The city of Florence is a testament to the very rich investing the future. The Medici family paid for much of the beautiful art and architecture that adorns this city. How many people since the 15th century have wandered its streets and been moved by the beauty of the place? What spaces of beauty are the very rich of today creating? Spaces that will be appreciated by the people of 2525? I cannot think of one. There is that saying: he who plants a tree knowing that he will not live to enjoy its shade is investing in the future.

 

The very rich of today are still mostly men and their corporations, whose sole interest is in creating profits for shareholders and accumulating wealth. When they perform a show of philanthropism it is for tax purposes or to gain some other financial or strategic advantage. The intensions are far from altruistic.

 

It is the extreme selfish nature with which the ultra-rich of today are using their financial resources that I simply cannot come to terms with. All the problems of health care, hunger and education worldwide could be solved with the resources currently available in the hands of a very select few.
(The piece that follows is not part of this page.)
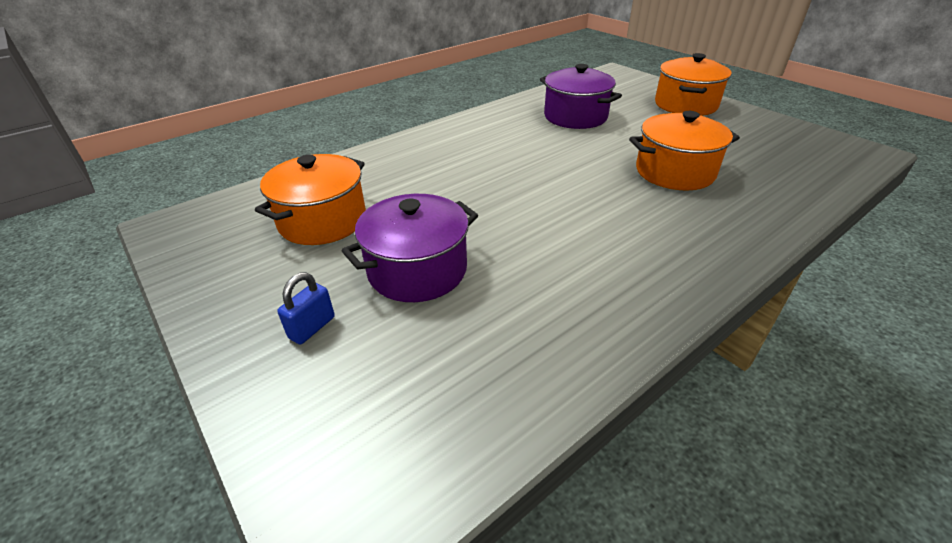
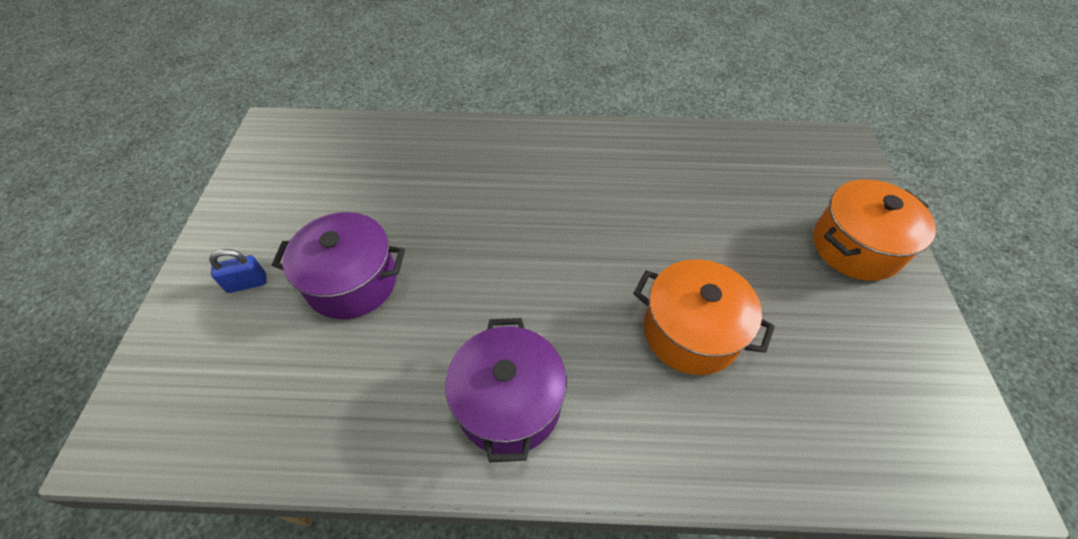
camera: 40 degrees right, 15 degrees up
(322, 221) = (352, 186): orange pot -> none
(575, 117) = (697, 189): purple pot -> purple pot (509, 403)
It seems that the most philanthropic within the billionaire class are the 'mistreated ex-wives', because boys will remain boys who want toys, while women are instead helping humanity with the fruits of their former spouses' infidelities.

 

So in amongst all the greed, wastage and selfish financial manipulation exhibited by the world’s ultra-rich, Jannie Mouton comes along and does the unthinkable. He has donated without a nefarious reason. He is 78 years old and is fading. But he will be vilified, labelled a monopoly capital predator (whatever that means): how dare he give away and help the less fortunate without some kick-back to himself? He is planting trees so that future generations can enjoy the shade and that is 100% OK with me.